Bildnisse römischer Kaiser waren überall im öffentlichen und sakralen Raum des Reiches aufgestellt und dienten ihrer Ehrung. Marc Aurel (121-180 n. Chr.) war bereits in jungen Jahren zum Nachfolger des Kaisers Antoninus Pius bestimmt worden, der im Jahre 161 nach Chr. verstarb. Um ihn als Kronprinzen und künftigen Thronfolger bekannt zu machen, wurden noch vor Beginn seiner Regierungszeit Bildnisse von ihm verbreitet. Der Kopf, den Sie hier ertasten können, entstand vermutlich um 140 nach Chr.
Die Frisur folgt der Mode der mittleren Kaiserzeit.

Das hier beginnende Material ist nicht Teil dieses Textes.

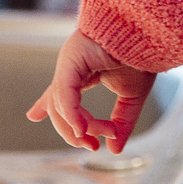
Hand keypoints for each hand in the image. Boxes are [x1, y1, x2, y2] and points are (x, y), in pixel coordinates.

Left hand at [26, 29, 155, 151]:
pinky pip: (65, 95)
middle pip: (59, 107)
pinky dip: (72, 115)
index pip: (60, 92)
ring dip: (84, 127)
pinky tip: (83, 130)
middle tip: (92, 146)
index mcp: (82, 70)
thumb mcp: (132, 97)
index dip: (46, 106)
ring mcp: (68, 63)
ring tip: (108, 133)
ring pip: (62, 106)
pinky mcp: (71, 61)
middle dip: (72, 132)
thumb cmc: (142, 56)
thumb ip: (122, 122)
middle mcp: (71, 66)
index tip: (33, 115)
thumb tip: (115, 149)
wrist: (149, 33)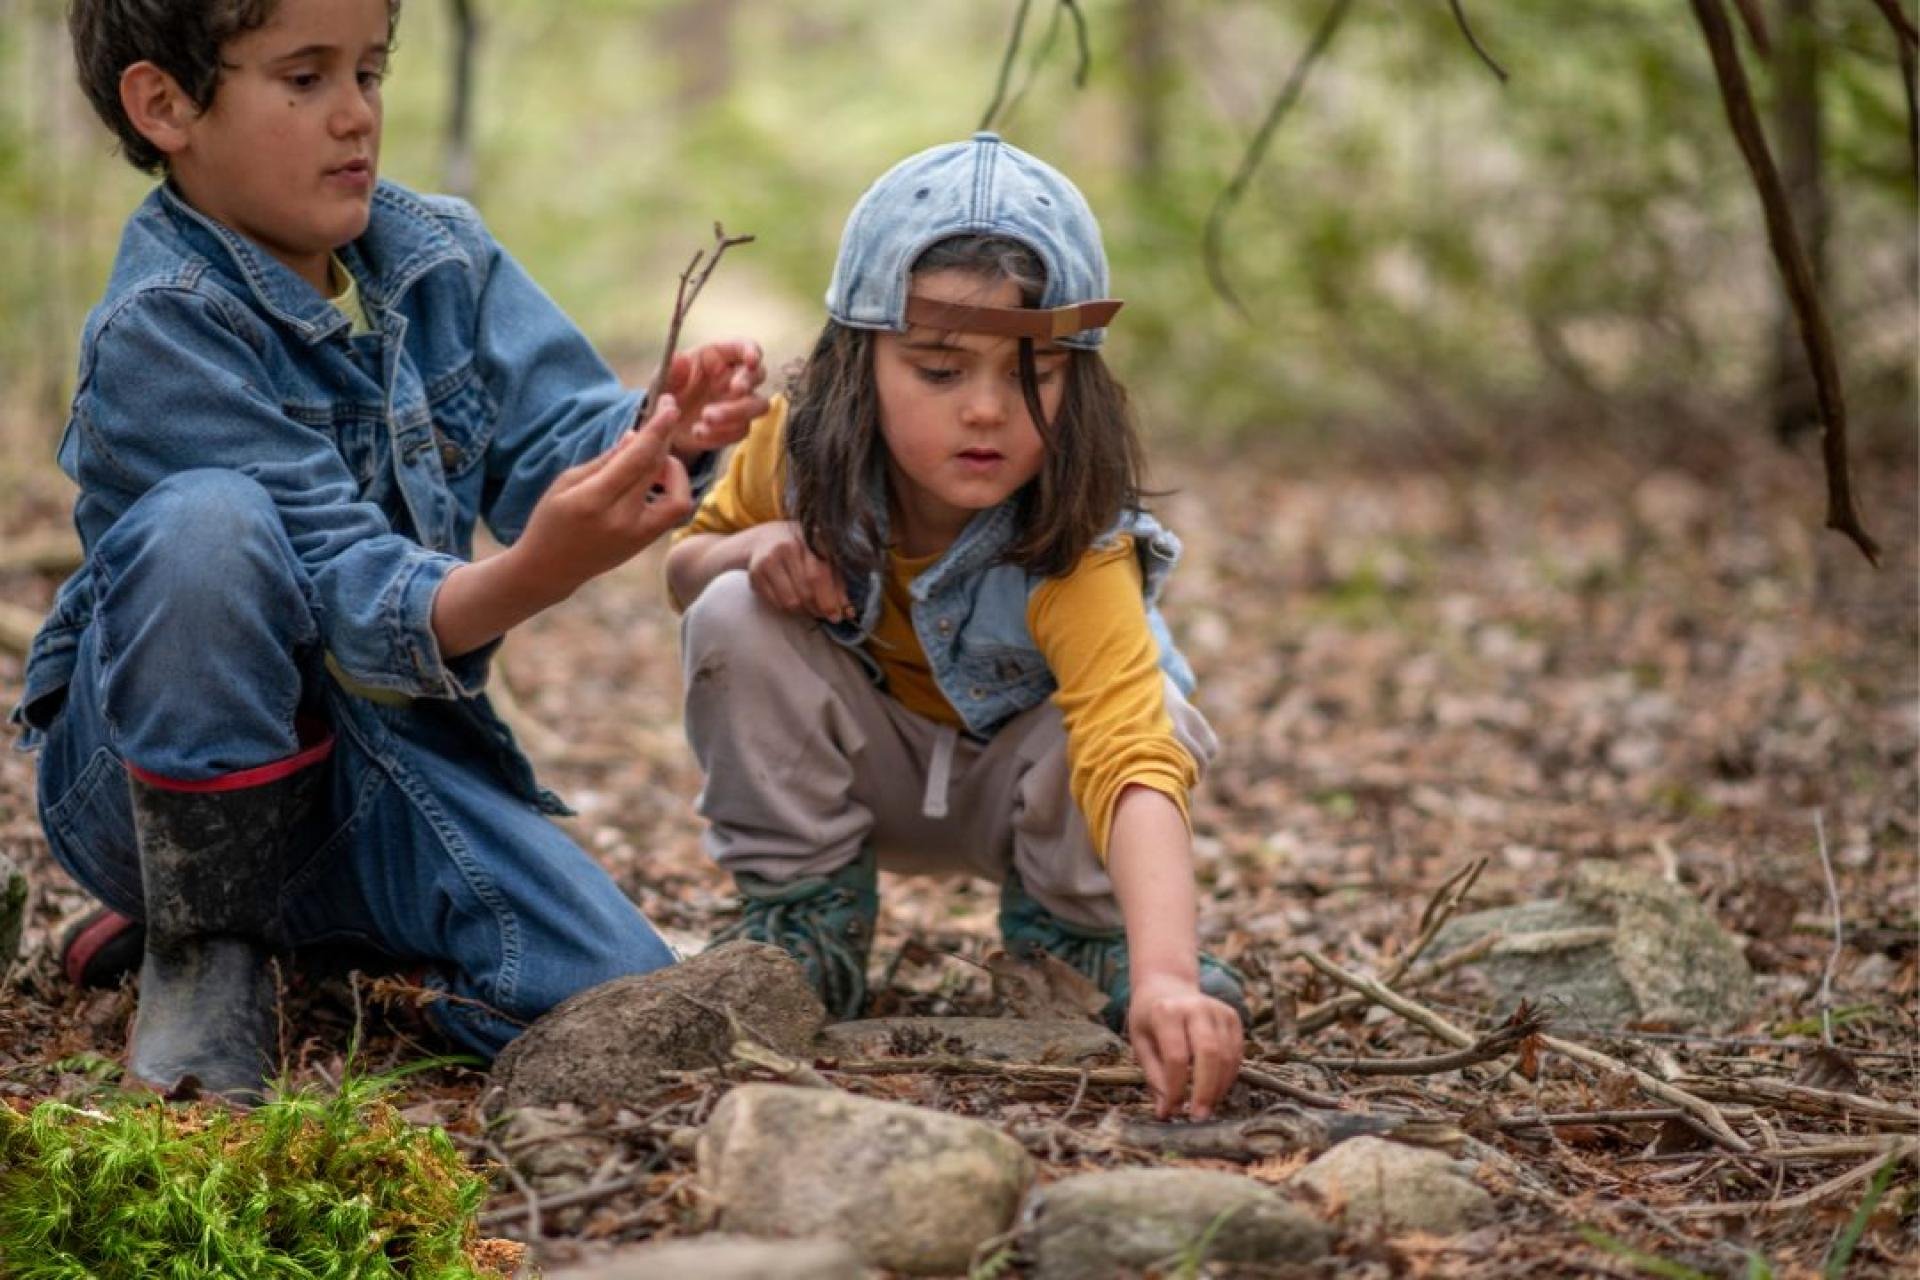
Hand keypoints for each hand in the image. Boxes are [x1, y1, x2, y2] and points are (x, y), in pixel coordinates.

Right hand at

Üppig gelockt, breitet sich das Haar vom Wirbel am Hinterkopf über das Haupt aus. Dicke Locken rahmen die Stirn und bilden einen Bogen, der vor den Ohren endet. Über der Stirnmitte befindet sich eine Lücke. Auf diese folgt rechts ein Wirbel, gebildet aus zwei gegenläufig eingedrehten Locken. Weiter getastet, fühlen Sie ein Strähnenbündel, welches S-förmig geschwungen ist. Über der linken Stirnhälfte ringelt sich eine Korkenzieherlocke. Einzelne Locken winden sich an den Schläfen entlang. Der obere Rand der Ohrmuscheln ist von der Frisur verdeckt. Von den Ohren hinunter bis zum Kiefer zieht sich ein dünner Bart die sonst glatten Wangen entlang. Weit nach oben gezogene, ebenmäßig gebogene Brauen betonen die Höhlen der Augen. Jene quellen leicht unter den tief herabhängenden Oberlidern hervor. Die Iris ist durch eine Ritzlinie markiert, die Pupillen durch nierenförmige Bohrungen. Die sogenannte Augenbohrung ist ein technisches Detail, welches ab etwa 130 nach Chr. bei römischen Porträts auftritt. Vorher wurden Iris und Pupille malerisch gestaltet. Die Nase tritt kräftig hervor. Unter den Wangenflächen zeichnen sich die hohen Knochen ab.
Streichen Sie nun mit den Händen den Kiefer entlang. Sie erfühlen das kräftig gerundete Kinn. Der Bart unter dem Kinn wird in Form von lockenförmig geritzten Linien angegeben. Ein kurzer, dünn geritzter Schnurrbart bedeckt die Oberlippe. Unter den vollen Lippen des geschlossenen Mundes liegt ein feiner Bartstreifen.
Im Haar und im Gesicht können Sie feine Grate ertasten. Das sind sogenannte Gussnähte, die als Werkspuren bei der Herstellung eines Abgusses entstehen. Die Kopie wurde nicht in einem Stück hergestellt, sondern aus mehreren Teilformen zusammengesetzt. An den Ansatzstellen der Einzelteile tritt immer etwas Abformmaterial hervor.